───── PROVIDED RECORDS ─────

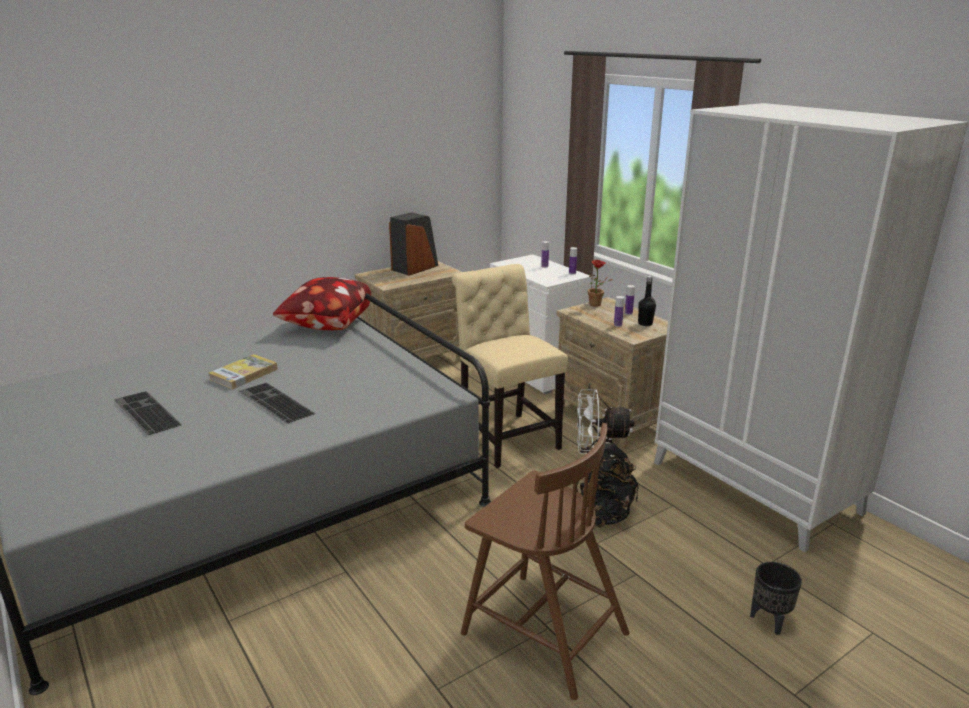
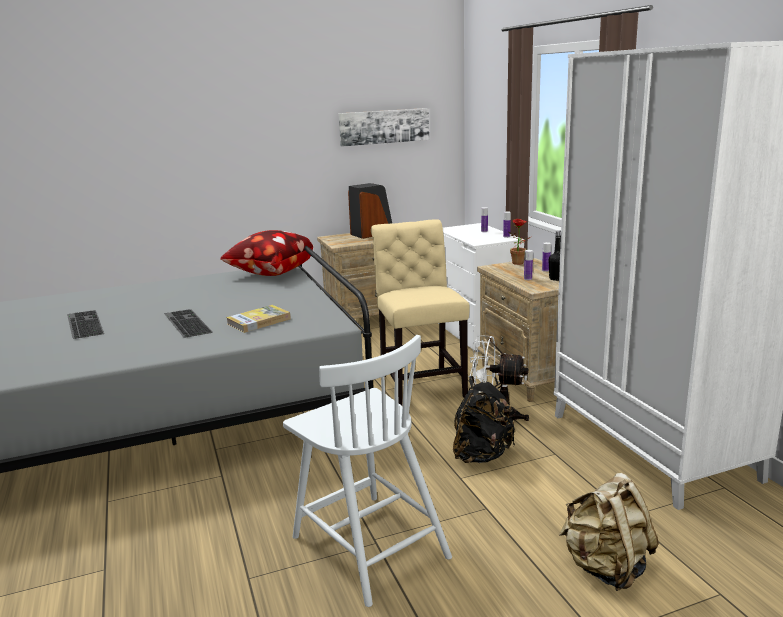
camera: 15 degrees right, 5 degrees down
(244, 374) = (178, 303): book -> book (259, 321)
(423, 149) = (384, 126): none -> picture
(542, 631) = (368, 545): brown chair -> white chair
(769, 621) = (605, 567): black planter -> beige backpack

─────
───── PROVIDED RECORDS ─────

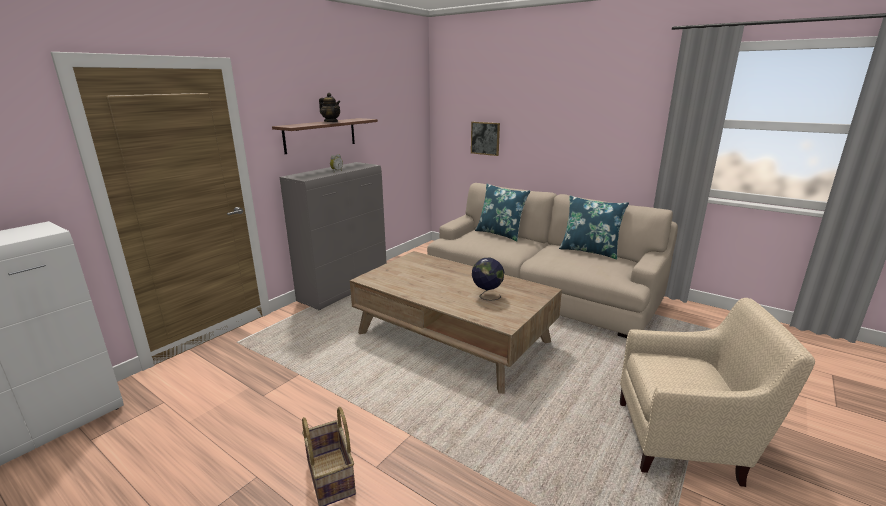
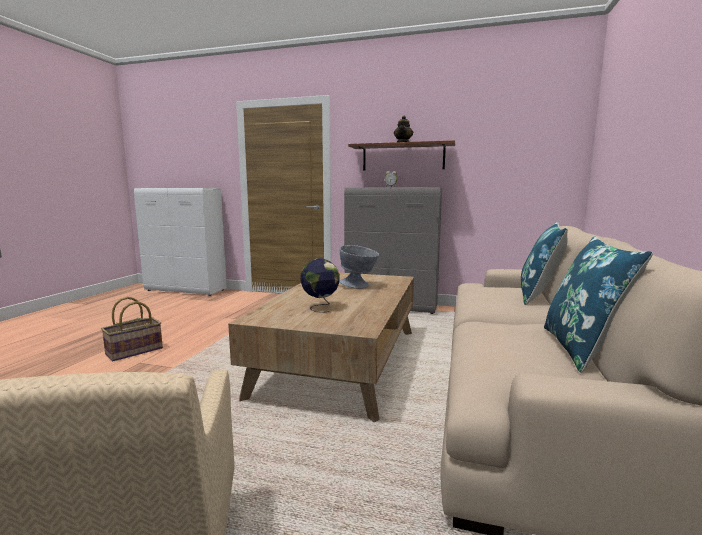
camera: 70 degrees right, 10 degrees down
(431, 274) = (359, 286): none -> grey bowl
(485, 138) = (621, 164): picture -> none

─────
───── PROVIDED RECORDS ─────

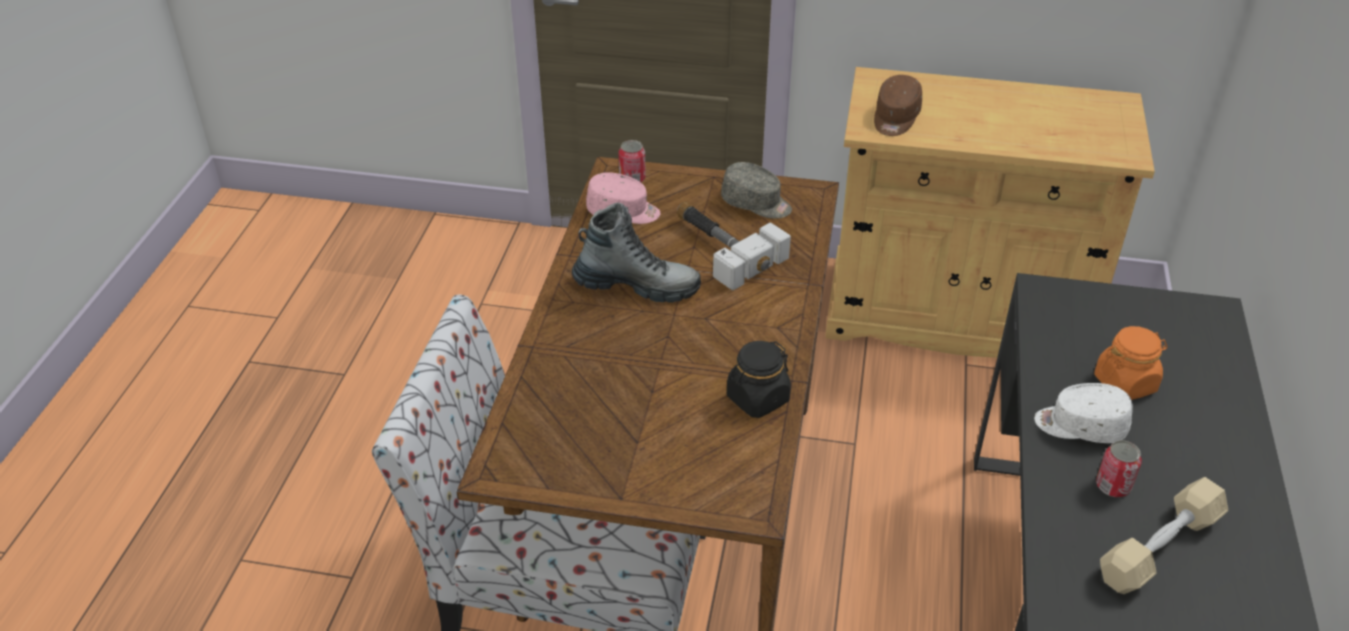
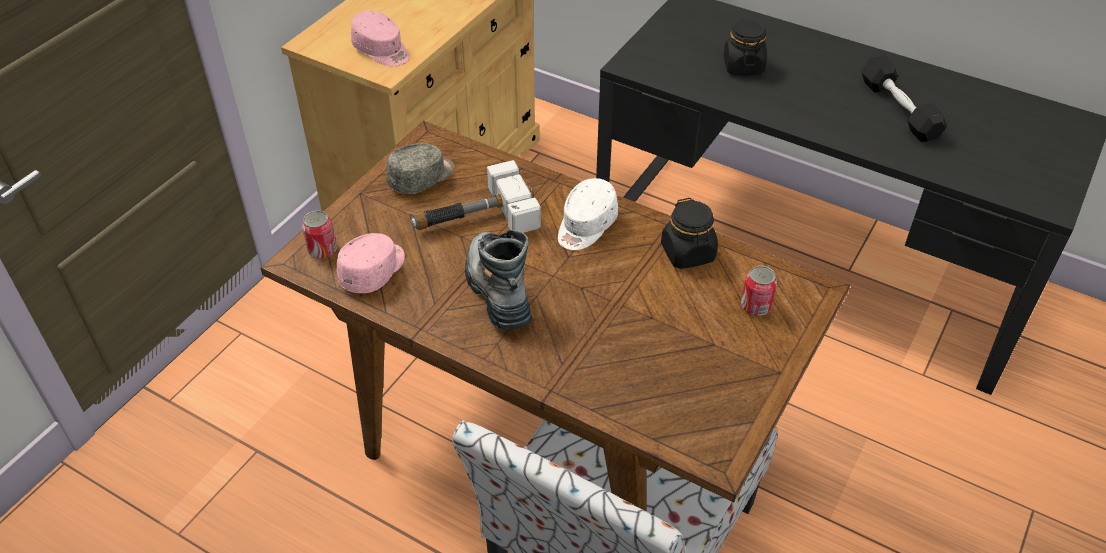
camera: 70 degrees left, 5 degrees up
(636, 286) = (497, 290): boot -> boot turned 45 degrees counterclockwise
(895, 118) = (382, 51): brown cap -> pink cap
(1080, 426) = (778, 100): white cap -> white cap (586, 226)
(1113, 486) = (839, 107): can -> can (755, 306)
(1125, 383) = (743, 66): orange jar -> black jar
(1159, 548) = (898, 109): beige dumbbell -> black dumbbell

─────

▶ [ASSIGNMENT] Give back exactly the lines above, from the line containing "(636, 286) = (497, 290): boot" through the line containing "(1159, 548) = (898, 109): beige", with both end lines and nothing more.

▶ [ANSWER SPACE]
(636, 286) = (497, 290): boot -> boot turned 45 degrees counterclockwise
(895, 118) = (382, 51): brown cap -> pink cap
(1080, 426) = (778, 100): white cap -> white cap (586, 226)
(1113, 486) = (839, 107): can -> can (755, 306)
(1125, 383) = (743, 66): orange jar -> black jar
(1159, 548) = (898, 109): beige dumbbell -> black dumbbell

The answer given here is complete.